● **Task 1**: In the neighborhood-hashtag text, what share of hashtagged, geolocated posts fall within the mapped neighborhoods?
● **Task 2**: Does the neighborhood-hashtag text support each statement? (a) The posts studied date from October 2014 to July 2015. (b) Only hashtags with at least 500 unique U.S. users were kept. (c) #libertybell is common all over San Francisco.

● **Page extract**:
# # # # #

Any city dweller can point out their city’s hipster neighborhood, tourist neighborhood, and club neighborhood, yet these categories can be hard to quantify without already knowing what you’re looking for. Neighborhoods have distinct institutions, types of stores, and demographics that jointly contribute to feel. But what about less tangible traits? The funky neighborhood? The youthful neighborhood? In this post, we use Instagram hashtags to discover nationwide neighborhood “flavors.”

Using a bit of statistical jujitsu, we show that groups of hashtags occur together in specific categories of neighborhoods across the country: the artisanal hipsters (#saison, #upcycle, #chickens), the downtown shoppers (#verawang, #architectureporn, #mensshoes), the foodies (#tapas, #rawbar, #crudo), the families (#thatsmybaby, #runningerrands, #homeworkout), and the bohemian urbanists (#brunchlife, #rooftopview, #livejazz). Then we calculate the flavor-distance between any two neighborhoods, and find similar neighborhoods in different cities. What is the Williamsburg of San Francisco? Why, the Mission. (Maybe you already knew that. But did you know the Williamsburg of Dallas is Casa Linda?)

Data

For this study, we consider all U.S. geo-annotated Instagram posts that used hashtags between October 2014 and July 2015. All data were anonymized and analyzed in aggregate; researchers did not analyze any individual’s location or account. We map hashtags to neighborhood boundaries for U.S. cities. These neighborhoods contain 24% of hashtagged, geolocated posts. To avoid spammers, we count the number of unique Instagrammers who used each hashtag in each neighborhood, and only consider hashtags with at least 1,000 unique users in the United States during our time period.

Flavorful Hashtags

To categorize neighborhoods, we want types (our “flavors”) that span many cities but differentiate neighborhoods within them. Among #tbt (“throwback thursday”), #sfpride2015, #libertybell, and #foodtrucks, only the last intuitively seems to have the right mix: it occurs in multiple cities but only in certain neighborhoods within each city. #tbt occurs everywhere, and fails to distinguish one neighborhood from another. #sfpride2015 (common all over San Francisco) and #libertybell (common in certain Philadelphia neighborhoods) are too city-specific. But #foodtrucks, a priori, seems like the type of tag that will occur in many cities, but target only the foodie neighborhoods.

# # # # #

● **Supplied material**:
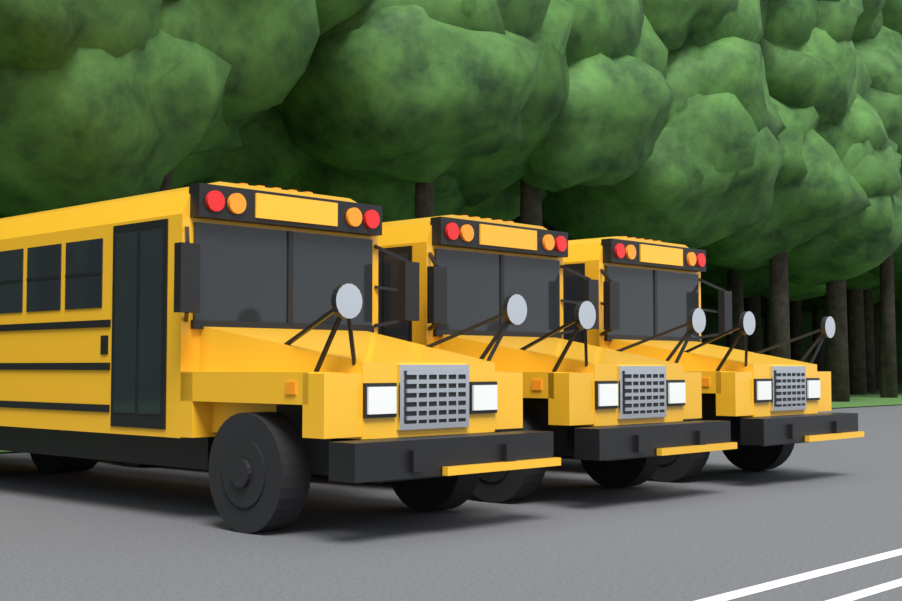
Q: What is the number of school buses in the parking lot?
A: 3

# # # # #

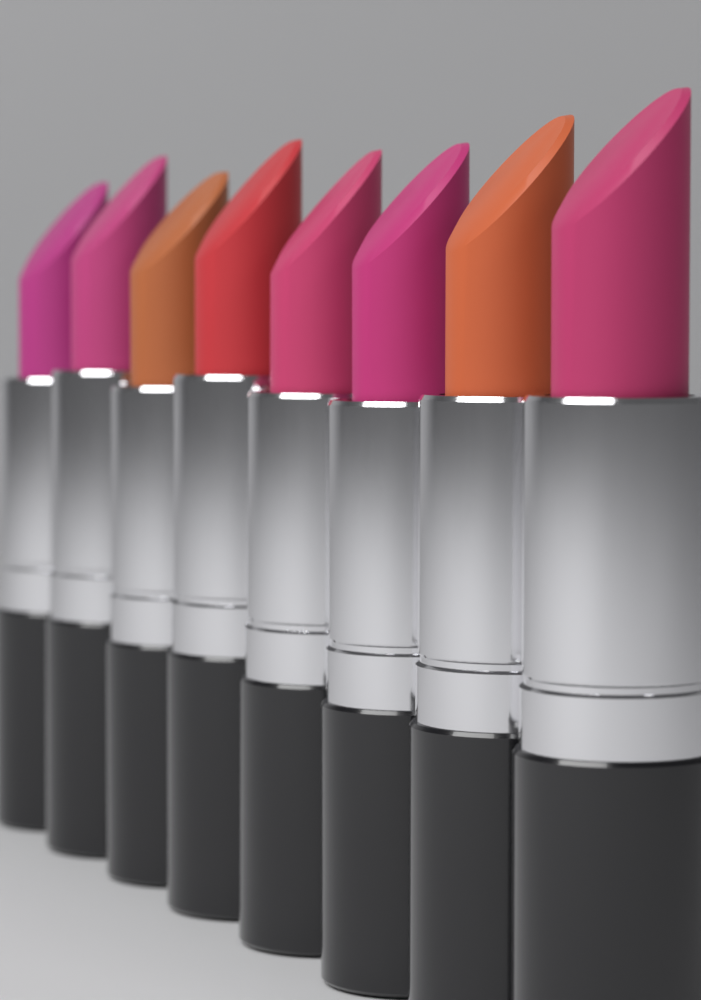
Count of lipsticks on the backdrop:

# # # # #

● **Correct response 1**: 24%

● **Correct response 2**:
(a) Yes: "between October 2014 and July 2015"
(b) No: "only consider hashtags with at least 1,000 unique users in the United States during our time period"
(c) No: "#libertybell (common in certain Philadelphia neighborhoods)"